Re: Howto load list context into hash of hashes?
by NetWallah (Canon) on Nov 23, 2011 at 05:58 UTC
    $REPO_HASH {$gqueried_repo} {REPO_BRANCHES} = @branch_list ; # Does not do what you apparently think it does # The result of the assignment above is the number of elements in @b +ranch_list
    What I think you meant:
    $REPO_HASH {$gqueried_repo} {REPO_BRANCHES} = \@branch_list; #Note: Added "\", which makes it a REF to the array
    You can unwind the HOHOA using:
    for my $k (@{ $REPO_HASH {$gqueried_repo} {REPO_BRANCHES} }){ # Process one item of the array in $k }

                "XML is like violence: if it doesn't solve your problem, use more."

      You hit it right the head! I'd already tried the "\@branch_list" but I couldn't get get the "unwind" part down. I can finally move forward without having to redesign the script. Thanks a million!!

Re: Howto load list context into hash of hashes?
by TJPride (Pilgrim) on Nov 23, 2011 at 11:10 UTC
    Two minor notes unrelated to the solution already posted.

    1) In Perl, for is the same as foreach - no need to type extra characters unless you're used to PHP and just prefer foreach.

    2) I'm assuming REPO_BRANCHES is hard-coded value, but since you didn't put it in quotes, there's no way to tell if it's hard-coded or a declared constant.
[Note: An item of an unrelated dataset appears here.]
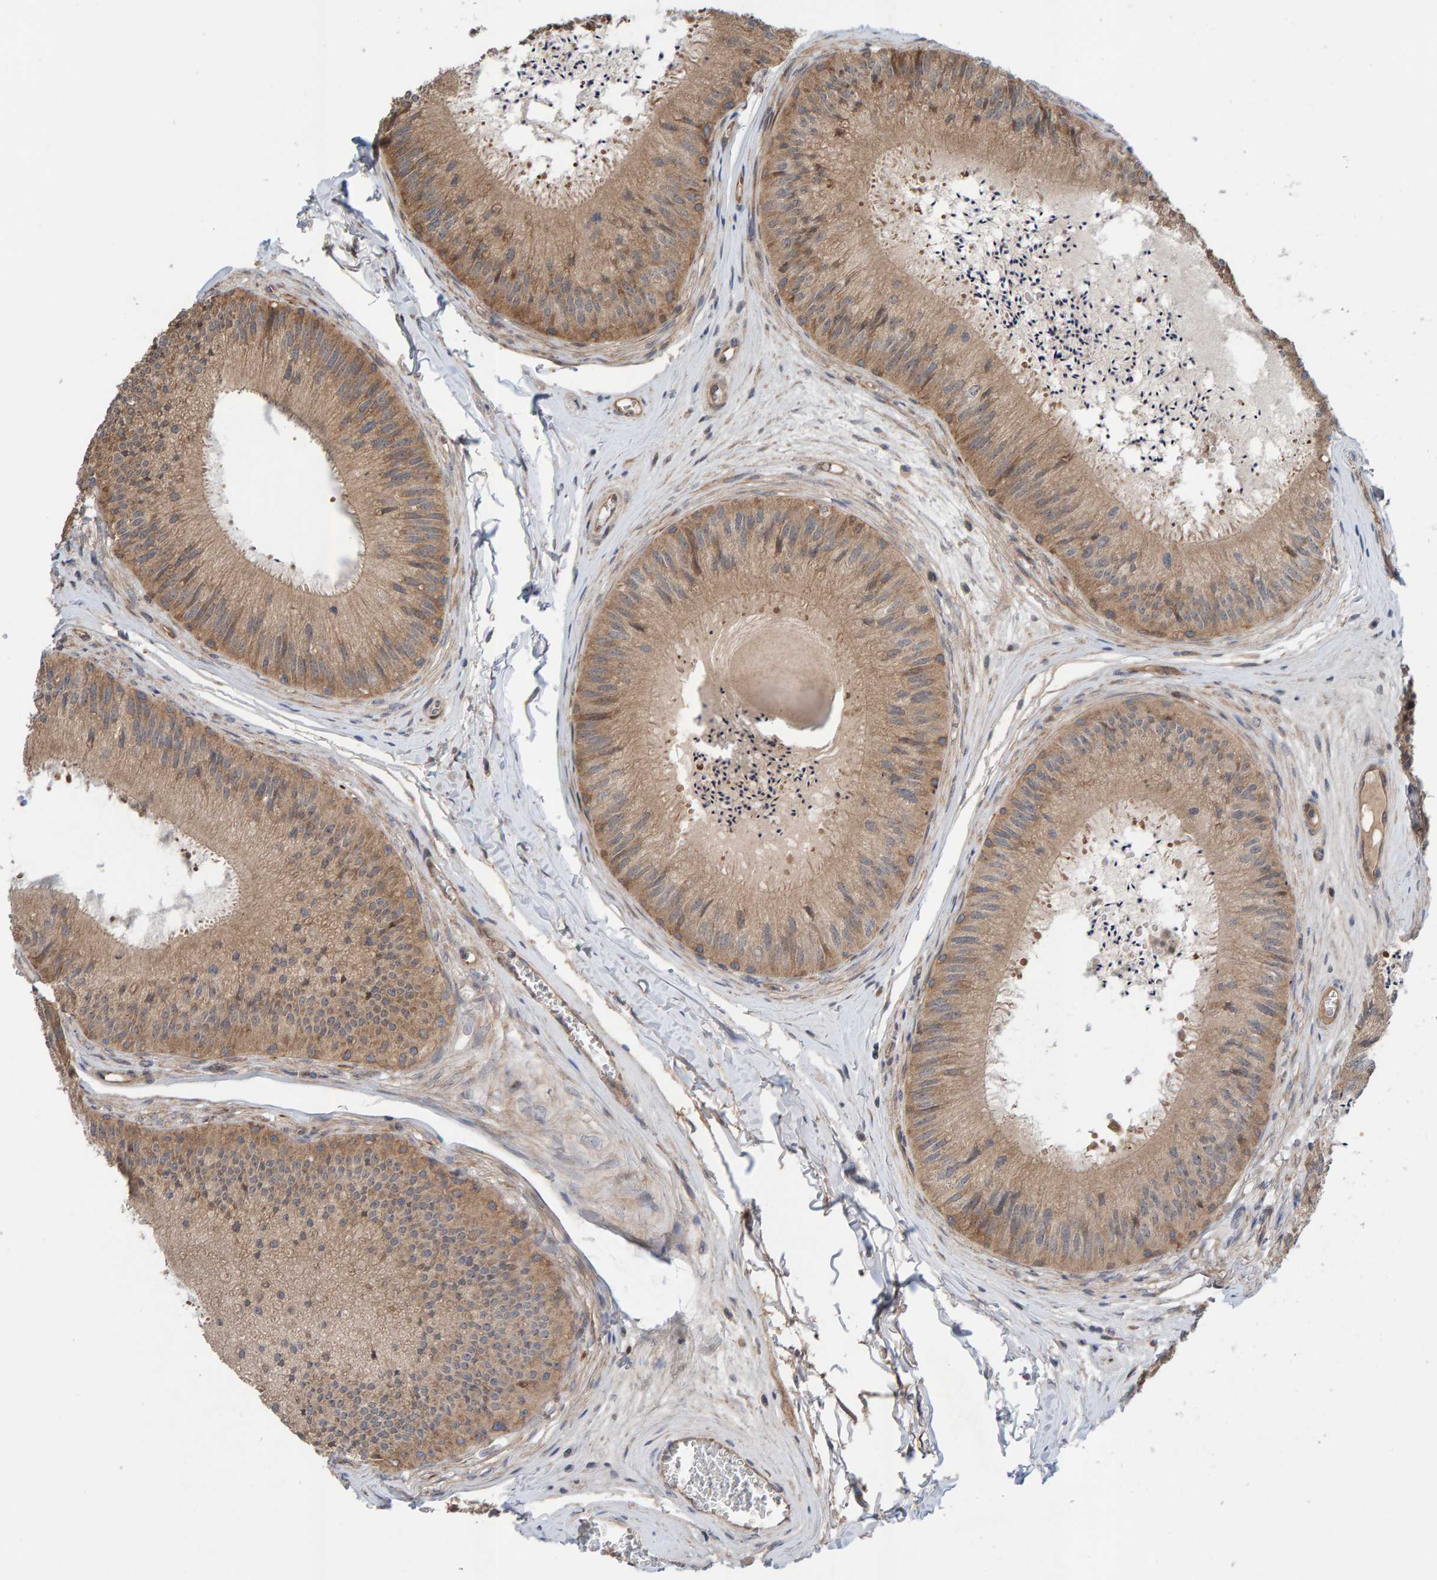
{"staining": {"intensity": "moderate", "quantity": ">75%", "location": "cytoplasmic/membranous"}, "tissue": "epididymis", "cell_type": "Glandular cells", "image_type": "normal", "snomed": [{"axis": "morphology", "description": "Normal tissue, NOS"}, {"axis": "topography", "description": "Epididymis"}], "caption": "Epididymis stained with a brown dye reveals moderate cytoplasmic/membranous positive staining in about >75% of glandular cells.", "gene": "LRSAM1", "patient": {"sex": "male", "age": 31}}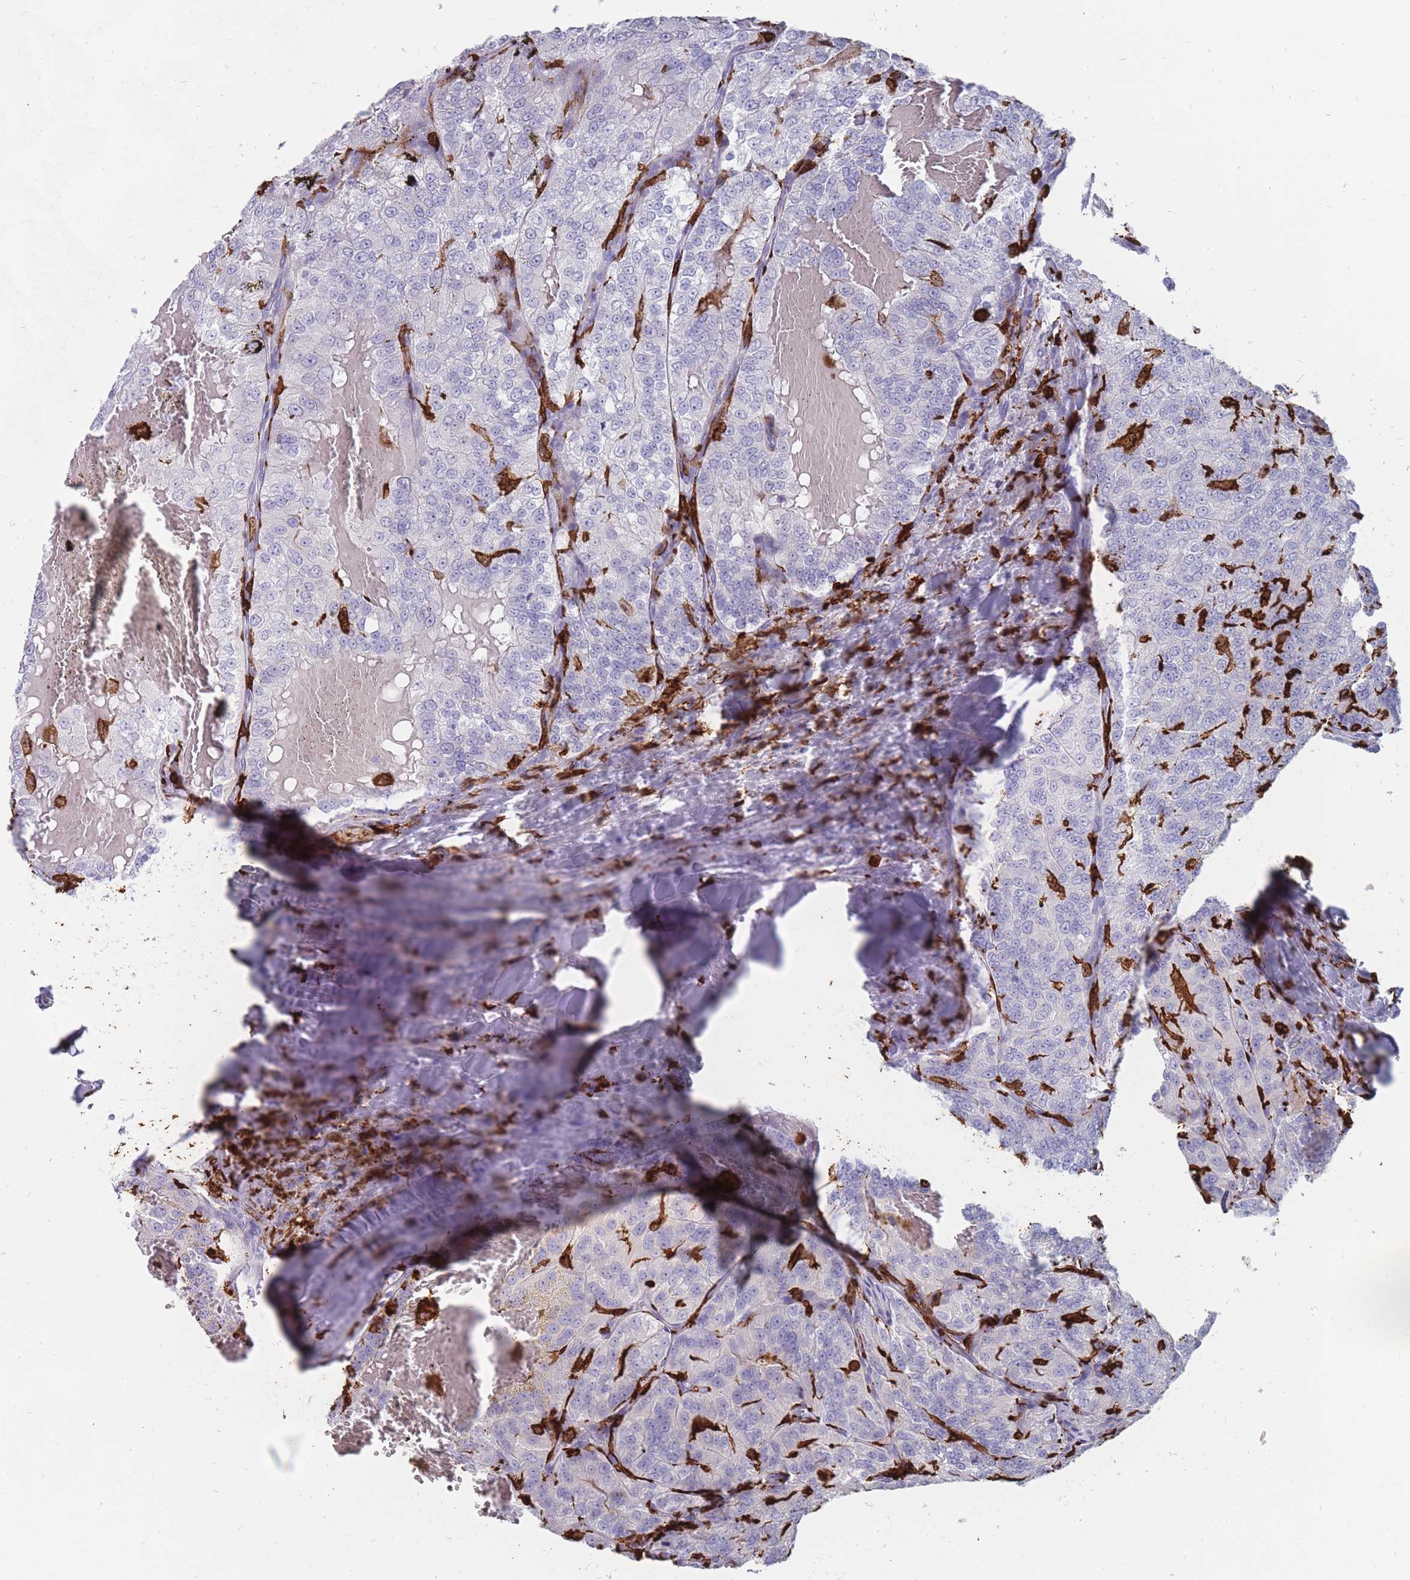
{"staining": {"intensity": "negative", "quantity": "none", "location": "none"}, "tissue": "renal cancer", "cell_type": "Tumor cells", "image_type": "cancer", "snomed": [{"axis": "morphology", "description": "Adenocarcinoma, NOS"}, {"axis": "topography", "description": "Kidney"}], "caption": "Micrograph shows no significant protein staining in tumor cells of renal adenocarcinoma.", "gene": "AIF1", "patient": {"sex": "female", "age": 63}}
If the former, you should probably put it in quotes.

      Responding to your second point:
      "REPO_BRANCHES" is NOT a hard-coded value. It is a "simple identifier", and would normally be quoted.

      However (see perldata), inside curlies, perl will auto-quote it, so you do not need to. Most programmers do not use quotes when accessing hash values, because it is not necessary and adds keystrokes without adding value.

                  "XML is like violence: if it doesn't solve your problem, use more."

        By "hard-coded" I mean a manually-entered value as opposed to a variable. What you probably mean by "simple identifier". And yes, Perl will auto-quote it, but my point is that in this particular context it can be ambiguous to someone reading the code, so in my opinion it's not good practice to leave the quotes out. We can agree to disagree on that one.